Toen ik vijf jaar geleden begon met schrijven, dacht ik wel dat schrijven toekijken was. Maar alleen maar toekijken resulteert in verhalen waarin de personages ook alleen maar toekijken. Mijn eerste verhalen waren verhalen over mensen die contact wilden maken, maar nooit de eerste stap zetten en alleen maar afwachtten tot er contact met hen werd gemaakt. Mensen die andere mensen volgden, bekeken, en weer naar huis gingen. Ik ging me met mijn eigen personages vervelen omdat ze niets durfden.
Pas toen ik me een beetje in de wereld ging mengen, nieuwe dingen probeerde, gingen mijn personages ook contact met anderen maken.
Als ik wil schrijven over een actief personage, dan wil ik ergens uit kunnen putten. Dan wil ik zelf initiatief genomen hebben, voor mezelf zijn opgekomen, boos geworden zijn, of hebben gehuild in het gezelschap van iemand waarbij ik dat eng vond.
Ken je schaamte? Of kun je over alles schrijven?
Schaamte is iets waar ik me vaak door heb laten leiden, het is moeilijk om ervan af te komen. In een poging die schaamte op zich, en die schaamte in relatie tot mezelf te duiden, begon ik vorig jaar een onderzoek naar zelfhulpliteratuur. Uit dat onderzoek ontstonden de ‘zelfhulpgedichten’ en schreef ik een viertal columns voor Trouw over mijn leeservaringen. Wat ik leerde is dat je niet over je schaamte heen komt door het te categoriseren of door er veel informatie over te verzamelen. Wat helpt is er niet bang voor zijn, wel nieuwe dingen proberen.
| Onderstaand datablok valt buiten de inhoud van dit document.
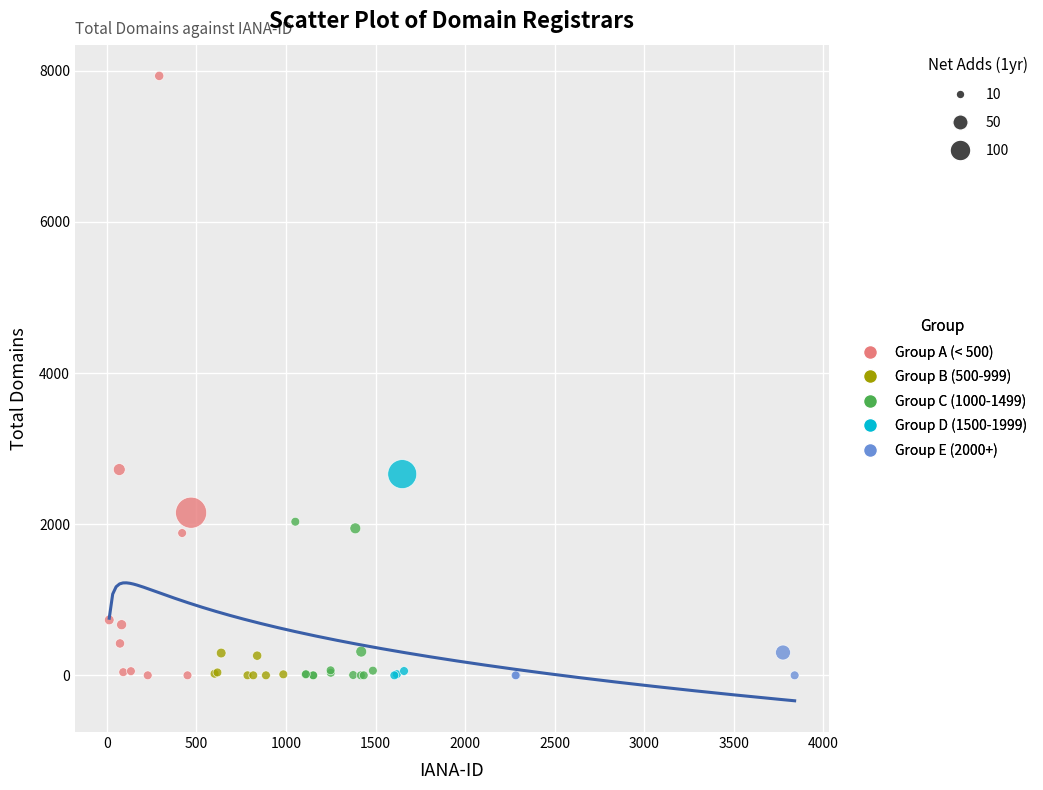

Which series has the largest Y range (max minus min)?

Group A (< 500)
Ik denk niet dat schaamte me ervan weerhoudt om over een bepaald onderwerp te schrijven, maar soms houdt het me tegen om überhaupt te schrijven.
Ik heb een periode heel expliciete en lelijke seksscènes geschreven. Misschien omdat ik aan mezelf wilde bewijzen dat ik overal over durfde te schrijven, dat ik daarin verder durfde te gaan dan andere jonge schrijvers. Maar misschien ook wel omdat ik seksualiteit en de banaliteit, de mislukking die er vaak mee gepaard gaat, interessant vindt.
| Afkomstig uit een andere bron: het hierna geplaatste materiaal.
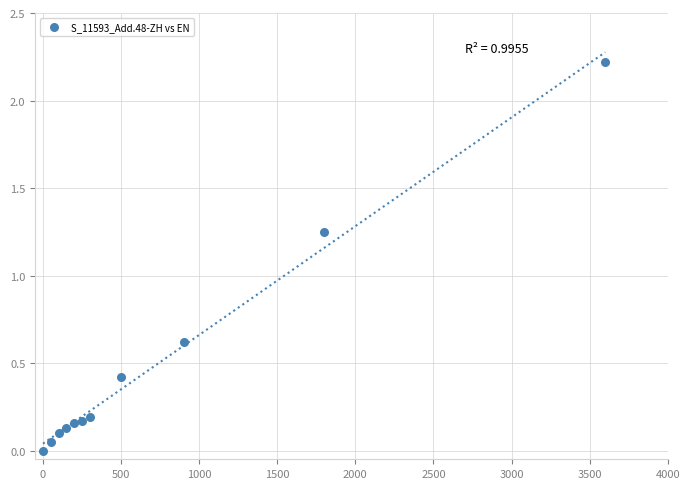

What is the range of Y values (max minus min)?

2.2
Het viel me op dat je bij je ‘zelfhulpgedichten’ in De Internetgids noten toevoegt ter verduidelijking van bepaalde termen. Dit toont een grote belezenheid en interesse aan en maakt het onderwerp serieuzer. Wanneer moet je humoristisch zijn en wanneer ernstig?
Zelfhulpliteratuur wint snel aan aandacht en populariteit, maar wordt maar door een bepaalde groep mensen echt serieus genomen. Ik ben via een aantal blogs in die zelfhulpwereld terecht gekomen, en besloot ook zelfhulpboeken te gaan lezen. Het fascineerde me, omdat ik er veel meer aan had dan ik wilde toegeven en ik niet wist waar ik mijn scepticisme moest laten. Die ironie of die humor, heeft zich vertaald in de noten en titels van mijn ‘zelfhulpgedichten’. Jij vindt dat de voetnoten mijn werk serieuzer maken, maar voor mij maken ze het onderwerp juist lichter. Poëzie wordt zo een manier om de draak te steken met mezelf, en de zwaarte die ik mezelf soms opleg. Ik denk dat een goed gedicht altijd iets humoristisch en iets ernstigs in zich draagt.
Houd je rekening met een publiek?
De kwaliteit van een stuk wordt beter als je weet dat iemand het gaat lezen, zoals je optreden beter wordt als er meer mensen in de zaal zitten dan alleen je moeder en je verkering.
Ik ben de laatste tijd mijn eigen graadmeter geworden: ik ben gaan schrijven wat ik zelf wil lezen. Vooral op mijn opleiding ben ik bezig geweest met wat een docent verwachtte, hoe ik het hoogste cijfer kon halen. Nu probeer ik dingen waarvan ik bij een ander zou zeggen: dat is supergaaf, ik wou dat ik zo kon schrijven. Ik probeer mezelf een beetje aan te moedigen.
Door gedichten te maken vanuit een zelfhulpboek, of vanuit een Viva-forum, vind ik plezier in schrijven. Ik wil dat plezier in mijn gedichten terug kunnen lezen.
Wat zijn je toekomstplannen?
Op dit moment ben ik met een aantal uitgeverijen in gesprek over mijn eerste poëziebundel. Afgelopen november ben ik een maand in Zuid-Afrika geweest en heb daar geschreven aan die bundel. Het gaat over (on)afhankelijkheid, macht en overgave, vrouwelijkheid en mannelijkheid, lelijke seks ook binnen een relatie. Ik hoop dat mijn eerste bundel over twee jaar in de winkel ligt. Ik schrijf niet snel, ik heb veel tijd nodig om op te starten, dus toegeven dat ik iets binnen twee jaar af wil hebben, is al een grote stap.